I am new+ to Python. I am working on multi label classification and need to prepare target data for multi hot encoding. It has taken way more time than I had initially thought. This is not real data (I can't post it). The data has ID, Category that makes a row unique. So there are multiple rows for each ID for 10 categories in reality but I am mocking 4. There are bunch of other columns (predictors). Below is what I got best out of my couple of hours after trying many approaches:
test_data = pd.DataFrame()
test_data["Category"] = ['A','B','C','D','A','C']
test_data["ID"] = [1,1,3,4,5,6]
test_data =test_data.pivot(index='ID', columns="Category",
values='Category').reset_index()
test_data =test_data.fillna('0')
test_data = test_data.reset_index(drop=True).rename_axis(None, axis=1)
data = test_data.drop(['ID'], axis=1)
print(data)
ignore '=' below I don't know how to indent with space.
= A B C D
0 A B 0 0
1 0 0 C 0
2 0 0 0 D
3 A 0 0 0
4 0 0 C 0
As you can see I am filling the categories that are not present with dummy '0'.

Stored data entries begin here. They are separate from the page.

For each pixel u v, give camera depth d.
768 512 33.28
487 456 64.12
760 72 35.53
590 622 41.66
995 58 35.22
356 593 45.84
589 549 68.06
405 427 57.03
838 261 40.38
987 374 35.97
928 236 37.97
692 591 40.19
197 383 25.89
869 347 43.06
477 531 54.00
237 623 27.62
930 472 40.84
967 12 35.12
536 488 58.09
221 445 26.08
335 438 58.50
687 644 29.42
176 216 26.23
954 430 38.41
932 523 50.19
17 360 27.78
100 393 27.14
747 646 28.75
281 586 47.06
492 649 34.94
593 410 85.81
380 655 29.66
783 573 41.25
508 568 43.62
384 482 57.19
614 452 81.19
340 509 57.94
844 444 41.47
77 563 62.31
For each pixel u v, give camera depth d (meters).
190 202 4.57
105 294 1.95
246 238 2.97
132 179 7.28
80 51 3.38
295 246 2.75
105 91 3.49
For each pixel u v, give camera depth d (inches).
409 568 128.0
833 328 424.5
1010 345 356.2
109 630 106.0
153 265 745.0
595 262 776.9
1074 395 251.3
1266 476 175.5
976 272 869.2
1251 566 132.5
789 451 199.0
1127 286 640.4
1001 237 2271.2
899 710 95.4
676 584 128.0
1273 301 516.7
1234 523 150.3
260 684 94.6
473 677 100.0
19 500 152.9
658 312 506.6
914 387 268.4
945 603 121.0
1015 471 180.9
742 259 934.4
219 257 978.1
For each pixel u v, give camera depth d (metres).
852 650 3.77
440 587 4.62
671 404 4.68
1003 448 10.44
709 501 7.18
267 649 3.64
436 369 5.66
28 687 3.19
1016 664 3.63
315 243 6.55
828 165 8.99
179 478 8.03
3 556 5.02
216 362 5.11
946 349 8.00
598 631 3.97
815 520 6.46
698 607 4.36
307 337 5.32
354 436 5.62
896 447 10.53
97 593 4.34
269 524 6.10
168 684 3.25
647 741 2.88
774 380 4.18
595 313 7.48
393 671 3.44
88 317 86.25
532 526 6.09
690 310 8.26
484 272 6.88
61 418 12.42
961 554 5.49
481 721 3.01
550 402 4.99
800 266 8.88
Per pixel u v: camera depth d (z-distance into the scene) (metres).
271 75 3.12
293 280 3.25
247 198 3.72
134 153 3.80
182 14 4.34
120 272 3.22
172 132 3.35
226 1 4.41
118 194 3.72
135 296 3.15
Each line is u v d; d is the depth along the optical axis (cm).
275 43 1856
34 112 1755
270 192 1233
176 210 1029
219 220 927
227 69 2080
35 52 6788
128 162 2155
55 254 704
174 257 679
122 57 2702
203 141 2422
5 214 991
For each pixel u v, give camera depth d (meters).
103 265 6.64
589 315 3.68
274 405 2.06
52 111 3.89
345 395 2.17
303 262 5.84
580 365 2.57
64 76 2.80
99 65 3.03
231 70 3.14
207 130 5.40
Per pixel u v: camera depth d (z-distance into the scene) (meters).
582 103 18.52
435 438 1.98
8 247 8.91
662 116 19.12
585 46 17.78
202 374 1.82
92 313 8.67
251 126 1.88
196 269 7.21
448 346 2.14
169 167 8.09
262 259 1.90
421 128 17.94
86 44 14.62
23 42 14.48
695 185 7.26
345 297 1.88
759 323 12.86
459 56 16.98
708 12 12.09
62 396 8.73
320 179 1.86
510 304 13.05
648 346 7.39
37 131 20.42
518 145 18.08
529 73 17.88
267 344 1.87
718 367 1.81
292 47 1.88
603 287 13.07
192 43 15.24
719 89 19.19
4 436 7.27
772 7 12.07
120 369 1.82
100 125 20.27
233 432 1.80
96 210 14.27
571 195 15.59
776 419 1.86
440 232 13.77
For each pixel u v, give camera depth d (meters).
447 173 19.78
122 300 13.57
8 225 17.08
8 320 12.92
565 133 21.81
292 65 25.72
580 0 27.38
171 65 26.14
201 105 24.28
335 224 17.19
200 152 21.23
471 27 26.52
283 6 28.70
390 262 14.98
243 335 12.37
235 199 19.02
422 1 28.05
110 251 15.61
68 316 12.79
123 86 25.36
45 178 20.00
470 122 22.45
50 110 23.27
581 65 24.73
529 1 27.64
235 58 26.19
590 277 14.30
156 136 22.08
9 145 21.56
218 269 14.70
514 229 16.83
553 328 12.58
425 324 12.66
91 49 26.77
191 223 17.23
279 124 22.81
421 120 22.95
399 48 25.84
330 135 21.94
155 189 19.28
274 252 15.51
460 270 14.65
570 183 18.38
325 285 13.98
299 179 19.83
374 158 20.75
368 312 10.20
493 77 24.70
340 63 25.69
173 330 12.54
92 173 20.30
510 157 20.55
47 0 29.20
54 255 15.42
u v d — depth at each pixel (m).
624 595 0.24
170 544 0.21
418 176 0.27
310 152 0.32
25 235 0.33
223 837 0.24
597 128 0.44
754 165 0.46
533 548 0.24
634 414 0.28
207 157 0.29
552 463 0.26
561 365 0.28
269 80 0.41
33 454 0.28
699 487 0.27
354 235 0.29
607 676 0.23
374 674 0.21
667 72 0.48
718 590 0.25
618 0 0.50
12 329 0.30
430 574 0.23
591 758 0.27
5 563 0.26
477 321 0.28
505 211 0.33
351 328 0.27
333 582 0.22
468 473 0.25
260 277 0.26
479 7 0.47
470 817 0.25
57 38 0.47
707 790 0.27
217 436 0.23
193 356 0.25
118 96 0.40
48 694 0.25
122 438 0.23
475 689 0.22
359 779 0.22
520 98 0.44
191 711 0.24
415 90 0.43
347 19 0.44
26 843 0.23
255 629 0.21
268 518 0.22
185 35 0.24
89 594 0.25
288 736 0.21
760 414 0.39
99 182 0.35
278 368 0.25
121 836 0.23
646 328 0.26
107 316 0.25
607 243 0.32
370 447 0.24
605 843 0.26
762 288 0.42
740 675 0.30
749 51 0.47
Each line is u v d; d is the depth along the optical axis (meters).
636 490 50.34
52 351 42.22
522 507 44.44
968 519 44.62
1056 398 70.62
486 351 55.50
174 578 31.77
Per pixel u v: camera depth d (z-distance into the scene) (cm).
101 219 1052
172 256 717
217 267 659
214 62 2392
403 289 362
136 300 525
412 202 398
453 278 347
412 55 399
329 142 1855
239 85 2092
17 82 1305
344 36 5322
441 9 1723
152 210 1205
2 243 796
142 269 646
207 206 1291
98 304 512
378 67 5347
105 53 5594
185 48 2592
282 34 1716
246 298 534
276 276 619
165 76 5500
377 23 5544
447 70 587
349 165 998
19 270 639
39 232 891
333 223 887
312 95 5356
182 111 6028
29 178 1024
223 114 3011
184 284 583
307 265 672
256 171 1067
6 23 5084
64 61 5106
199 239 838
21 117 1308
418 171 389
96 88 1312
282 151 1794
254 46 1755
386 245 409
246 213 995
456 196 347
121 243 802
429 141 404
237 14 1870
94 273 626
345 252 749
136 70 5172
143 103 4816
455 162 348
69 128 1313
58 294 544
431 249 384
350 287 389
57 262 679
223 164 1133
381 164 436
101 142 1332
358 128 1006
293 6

data = data.astype(str).values
data
array(
[['A', 'B', '0', '0'],
['0', '0', 'C', '0'],
['0', '0', '0', 'D'],
['A', '0', '0', '0'],
['0', '0', 'C', '0']], dtype=object)
from sklearn.preprocessing import MultiLabelBinarizer
cat =['A','B','C','D','0']
mlb = MultiLabelBinarizer(cat)
mlb.fit_transform(data)
array(
[[1, 1, 0, 0, 1],
[0, 0, 1, 0, 1],
[0, 0, 0, 1, 1],
[1, 0, 0, 0, 1],
[0, 0, 1, 0, 1]])
There are two things I am looking for help:
How do I get rid of my dummy category encoding ('0')
It appears I am hacking my way through it. Is there a better way of doing it ?
Just for curious minds, I am using a fully connected neural network for this classification.
Thanks for your help.